While the allure of four-year degrees and high-paying office jobs may have degraded the perception of what TV popularized as “the dirty jobs,” Menees said it’s not the fault of higher education.
“There definitely is this brain drain or this skill drain toward four-year universities, toward white-collar jobs, but from our perception and our experience in the market, it is not the primary driving factor,” he said. “It’s actually this less spoken-about thing [where] nobody wants to lend to an 18-year-old without any credit.”
It’s counterintuitive on a few levels, mostly the fact that these workers are in short supply and leave a program with certification equipping them for thousands of jobs that need workers urgently.

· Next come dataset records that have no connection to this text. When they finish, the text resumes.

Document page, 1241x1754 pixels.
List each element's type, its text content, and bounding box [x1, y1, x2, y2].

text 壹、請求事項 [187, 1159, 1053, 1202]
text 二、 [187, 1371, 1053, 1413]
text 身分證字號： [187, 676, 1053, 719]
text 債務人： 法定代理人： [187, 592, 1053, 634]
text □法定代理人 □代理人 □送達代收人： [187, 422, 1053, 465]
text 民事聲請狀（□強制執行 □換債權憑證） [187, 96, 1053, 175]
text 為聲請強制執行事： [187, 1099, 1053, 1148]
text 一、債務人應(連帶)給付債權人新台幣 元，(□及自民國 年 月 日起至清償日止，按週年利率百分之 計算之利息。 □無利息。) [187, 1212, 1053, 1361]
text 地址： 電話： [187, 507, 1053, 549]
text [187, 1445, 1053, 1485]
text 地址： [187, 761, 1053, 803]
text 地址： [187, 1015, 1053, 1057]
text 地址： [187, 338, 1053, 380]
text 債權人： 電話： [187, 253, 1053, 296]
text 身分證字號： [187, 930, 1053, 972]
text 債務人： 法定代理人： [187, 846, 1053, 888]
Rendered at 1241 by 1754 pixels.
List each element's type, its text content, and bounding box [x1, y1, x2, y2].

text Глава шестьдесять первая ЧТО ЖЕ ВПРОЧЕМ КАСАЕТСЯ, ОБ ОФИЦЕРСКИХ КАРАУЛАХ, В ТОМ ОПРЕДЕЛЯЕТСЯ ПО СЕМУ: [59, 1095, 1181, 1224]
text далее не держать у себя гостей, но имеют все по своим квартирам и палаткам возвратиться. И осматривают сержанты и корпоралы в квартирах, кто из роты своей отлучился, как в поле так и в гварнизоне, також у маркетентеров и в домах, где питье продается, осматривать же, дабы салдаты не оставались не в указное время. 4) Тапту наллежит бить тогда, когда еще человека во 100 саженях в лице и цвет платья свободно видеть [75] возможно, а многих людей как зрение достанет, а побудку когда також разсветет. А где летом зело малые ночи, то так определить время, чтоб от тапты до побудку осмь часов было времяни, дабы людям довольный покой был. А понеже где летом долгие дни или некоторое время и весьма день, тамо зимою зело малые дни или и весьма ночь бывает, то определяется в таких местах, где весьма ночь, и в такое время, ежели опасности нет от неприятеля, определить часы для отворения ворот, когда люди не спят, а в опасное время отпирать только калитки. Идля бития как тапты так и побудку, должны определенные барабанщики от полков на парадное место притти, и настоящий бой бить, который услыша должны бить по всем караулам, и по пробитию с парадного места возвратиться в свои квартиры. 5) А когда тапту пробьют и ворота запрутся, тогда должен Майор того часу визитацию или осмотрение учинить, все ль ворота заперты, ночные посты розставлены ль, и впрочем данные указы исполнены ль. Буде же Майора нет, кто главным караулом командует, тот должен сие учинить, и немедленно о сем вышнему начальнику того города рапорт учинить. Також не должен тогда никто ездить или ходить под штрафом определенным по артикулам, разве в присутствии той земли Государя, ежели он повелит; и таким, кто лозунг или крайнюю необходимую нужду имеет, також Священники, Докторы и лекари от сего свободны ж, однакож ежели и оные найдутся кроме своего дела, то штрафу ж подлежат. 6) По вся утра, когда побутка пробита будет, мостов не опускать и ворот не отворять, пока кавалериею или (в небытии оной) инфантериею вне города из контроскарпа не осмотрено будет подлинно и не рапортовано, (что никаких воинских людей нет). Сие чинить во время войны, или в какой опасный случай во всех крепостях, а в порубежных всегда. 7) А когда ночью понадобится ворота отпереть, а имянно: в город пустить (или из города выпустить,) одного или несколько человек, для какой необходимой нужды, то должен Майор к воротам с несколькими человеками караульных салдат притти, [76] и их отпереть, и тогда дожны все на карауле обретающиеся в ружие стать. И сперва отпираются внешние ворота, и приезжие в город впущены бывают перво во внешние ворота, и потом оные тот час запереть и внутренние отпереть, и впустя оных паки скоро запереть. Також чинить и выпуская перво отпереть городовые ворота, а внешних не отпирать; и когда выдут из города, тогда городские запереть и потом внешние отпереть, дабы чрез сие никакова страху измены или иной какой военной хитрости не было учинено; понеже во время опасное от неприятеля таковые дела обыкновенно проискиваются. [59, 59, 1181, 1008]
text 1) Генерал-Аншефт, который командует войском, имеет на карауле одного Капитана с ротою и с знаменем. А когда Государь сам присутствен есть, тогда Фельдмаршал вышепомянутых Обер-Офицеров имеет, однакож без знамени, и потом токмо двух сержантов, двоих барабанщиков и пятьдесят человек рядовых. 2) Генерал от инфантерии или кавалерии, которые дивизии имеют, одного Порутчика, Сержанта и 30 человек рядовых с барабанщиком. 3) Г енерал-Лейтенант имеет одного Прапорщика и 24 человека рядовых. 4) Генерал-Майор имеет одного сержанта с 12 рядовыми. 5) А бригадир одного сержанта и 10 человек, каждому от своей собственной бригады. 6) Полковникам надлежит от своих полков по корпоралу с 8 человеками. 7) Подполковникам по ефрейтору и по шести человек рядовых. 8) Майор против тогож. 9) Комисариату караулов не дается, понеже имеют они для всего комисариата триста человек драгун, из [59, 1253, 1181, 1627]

Should the student run into trouble repaying the loan, Fynn has it covered.
“A key differentiator for us is that every borrower is eligible for payment protection if they’re making less than they’re expected to make in their career,” he said. “What that can look like is knocking off up to 20% of the standard payment while their income is depressed. This is possible for the life of their loan as well, so if market conditions stay that way or whatever is causing this income depression, we’re still in their corner.”
Just coming out of stealth, Fynn is focusing primarily on the schools and markets, building a data model around students. It’s a new concept, and he concedes it’s “a big risk that any company will run. But right now, the schools have high enough grad and place rates that it’s not a huge issue for us.”
Working out pricing with the schools is a work in progress, and that’s where Fynn’s risk models still need refining.
“We take that big risk that would normally be shouldered by an individual and we spread that across institutions that can actually cover it, namely a school. Now we’re starting to talk to employers about that as well,” he said.
This enables Fynn to “go a lot deeper in the credit spectrum, which the schools are happy about as well. They gladly participate in some of the risk if it means that they’re able to fill their classroom two to three times more, because they exist to train.”